Its camera specs that are published, not battery specs. I was advised by canon to avoid operating at less than spec but it could take it for a short period of time if left on as the internal components generate heat. Canon recommended no more than 30 minutes below temp but could be extended if precautions were made for supplemental heat.

Ive used battery powered handwarmers in a cooler which work well. The chemical handwarmers generate too much condensation.


----------



## JimB (Apr 4, 2014)

If you have the info please release... Particularly about the lenses. I have thousands invested in L lenses and if there are problems I would like to know. If there are lens problems with models I currently do not own as yet it would be very useful to avoid when planning future purchases.


----------



## neuroanatomist (Apr 7, 2014)

My 1D X was a pre-release pre-order, and although I haven't used it extensively in sub-freezing temps, I have been out shooting eagles on a couple of occasions for a few <32 °F hours, and for several shorter periods when my kids were out playing in the snow. I experienced no AF issues on those occasions.


----------



## cpagility (May 3, 2014)

I have one of the early 1dx models and I had it in Yellowstone for a week in Feb 2013 and Feb 2014 with temperatures ranging to -35 below zero (-45 with the wind chill). I didn't have any problems with it at all. 

I sent it in for a clean and check a couple of weeks ago and got a notice back that they were replacing the Mirror Assembly at no charge. 

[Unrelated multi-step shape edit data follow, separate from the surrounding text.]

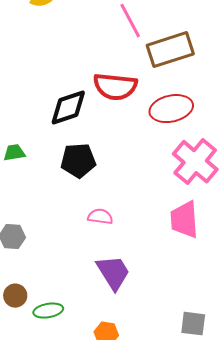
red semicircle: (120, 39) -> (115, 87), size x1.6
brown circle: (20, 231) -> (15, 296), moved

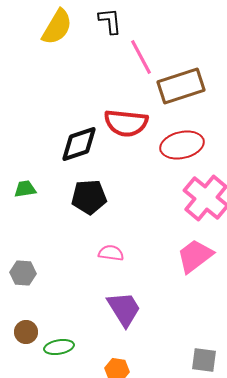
pink trapezoid: (184, 220) -> (195, 256), turned 57

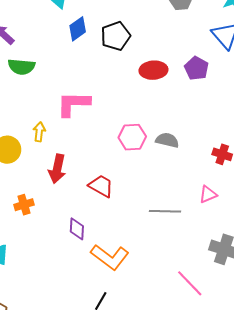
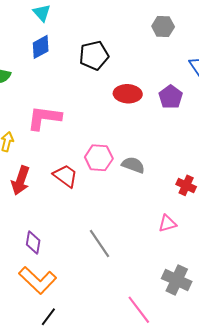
blue diamond: (78, 29) -> (41, 47), moved
red trapezoid: (101, 186) -> (65, 176), moved
gray line: (165, 211) -> (100, 243), moved, turned 48
orange L-shape: (110, 257) -> (38, 280), moved

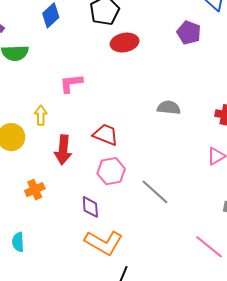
red ellipse: (128, 94) -> (125, 43), moved
pink L-shape: (44, 118) -> (71, 83), size x0.7
pink hexagon: (99, 158) -> (111, 171), moved

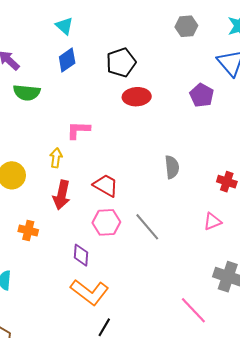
gray semicircle: (169, 108) -> (172, 167), turned 70
yellow arrow: (41, 115) -> (56, 158), moved
orange cross: (35, 190) -> (28, 231), turned 30
gray line: (155, 192) -> (147, 227), moved

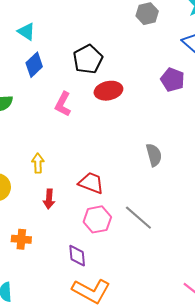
pink L-shape: (78, 130) -> (63, 104), moved, turned -55
red arrow: (62, 195) -> (49, 199), size x0.7

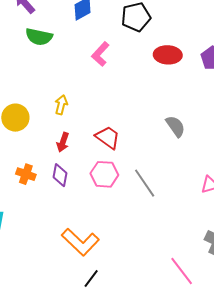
red ellipse: (108, 91) -> (168, 55), moved
gray semicircle: (154, 155) -> (175, 126), turned -35
purple diamond: (77, 256) -> (60, 175), moved

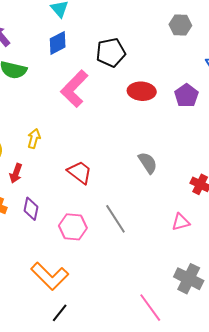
pink L-shape: (100, 54) -> (74, 89), size x1.5
red arrow: (63, 142) -> (16, 173), moved
pink hexagon: (104, 174) -> (73, 227), moved

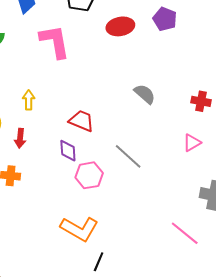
pink L-shape: (74, 89) -> (55, 41), turned 141
purple diamond: (31, 209) -> (68, 151), moved

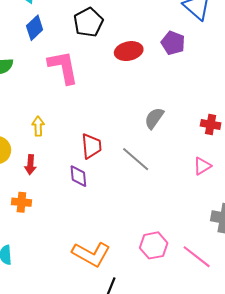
gray semicircle: (145, 94) -> (154, 118), turned -95
red trapezoid: (81, 121) -> (91, 146), turned 64
gray line: (128, 156) -> (136, 159), moved
pink hexagon: (89, 175) -> (154, 245), moved

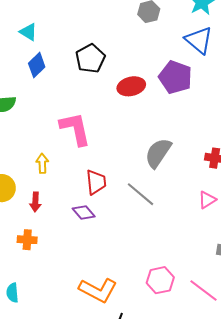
purple pentagon: (173, 43) -> (175, 77), size x1.4
pink L-shape: (63, 67) -> (75, 129), moved
gray semicircle: (154, 118) -> (158, 153), size x1.4
purple diamond: (78, 176) -> (84, 212), turned -35

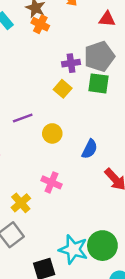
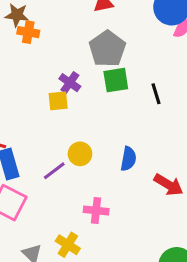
purple cross: (71, 63) -> (70, 83), moved, turned -30
yellow square: (63, 89) -> (58, 101), moved, turned -30
purple line: (23, 118) -> (54, 171), moved

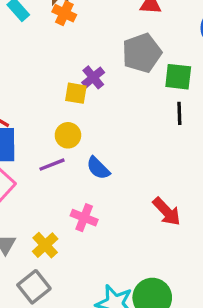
green square: (116, 80) -> (178, 77), moved
yellow circle: (80, 154) -> (68, 135), moved
blue semicircle: (128, 159) -> (98, 168), moved, turned 110

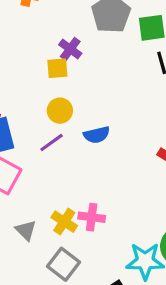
blue semicircle: (98, 168) -> (97, 135), turned -45
pink cross: (84, 218) -> (92, 217), moved

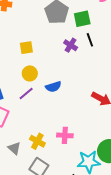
purple cross: (70, 49) -> (71, 45), moved
pink cross: (92, 217) -> (65, 135), moved

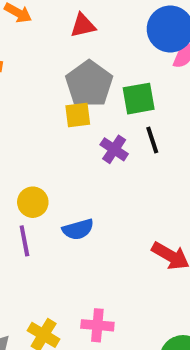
yellow square: (26, 48) -> (78, 115), moved
purple line: (26, 93) -> (24, 241), turned -63

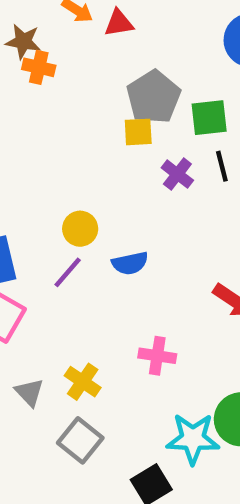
red triangle: (83, 25) -> (119, 23), moved
purple line: (24, 241) -> (68, 272), turned 48
pink cross: (97, 325) -> (157, 356), moved

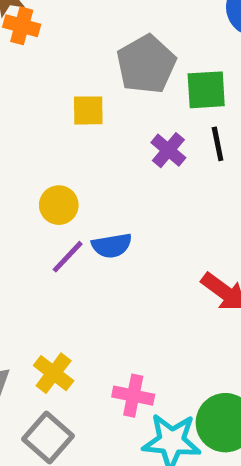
yellow square: (138, 132) -> (88, 110), moved
purple line: (68, 272) -> (68, 257), moved
pink cross: (157, 356) -> (133, 396), moved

I got it back and the first time I used it on my 500 f4 (which was also just back from a clean and check) it wouldn't focus at all. I went put on my 1div and shot with that then tried my 70-200 back on the 1dx and it was focusing. I tried the 500 f4 again and it was working. I had mounted and removed the lens a couple of times as well as turning the camera off and on the first time I put that lens on and it didn't work. It now seems to be working fine but I'm not feeling very confident that the problem happened the first time I used it after Canon's mirror assembly replacement.


----------



## East Wind Photography (May 3, 2014)

cpagility said:


> I have one of the early 1dx models and I had it in Yellowstone for a week in Feb 2013 and Feb 2014 with temperatures ranging to -35 below zero (-45 with the wind chill). I didn't have any problems with it at all.
> 
> I sent it in for a clean and check a couple of weeks ago and got a notice back that they were replacing the Mirror Assembly at no charge.
> 
> I got it back and the first time I used it on my 500 f4 (which was also just back from a clean and check) it wouldn't focus at all. I went put on my 1div and shot with that then tried my 70-200 back on the 1dx and it was focusing. I tried the 500 f4 again and it was working. I had mounted and removed the lens a couple of times as well as turning the camera off and on the first time I put that lens on and it didn't work. It now seems to be working fine but I'm not feeling very confident that the problem happened the first time I used it after Canon's mirror assembly replacement.



May have been a coincidence. Ive had it happen to me on other bodies and usually just unlocking the lens and relocking gets it going again. I now routinely clean the lens contacts with high grade contact cleaner and a qtip and the issues are less seldom. Maybe once per year. If it recurs you may want to have them check it out again.


----------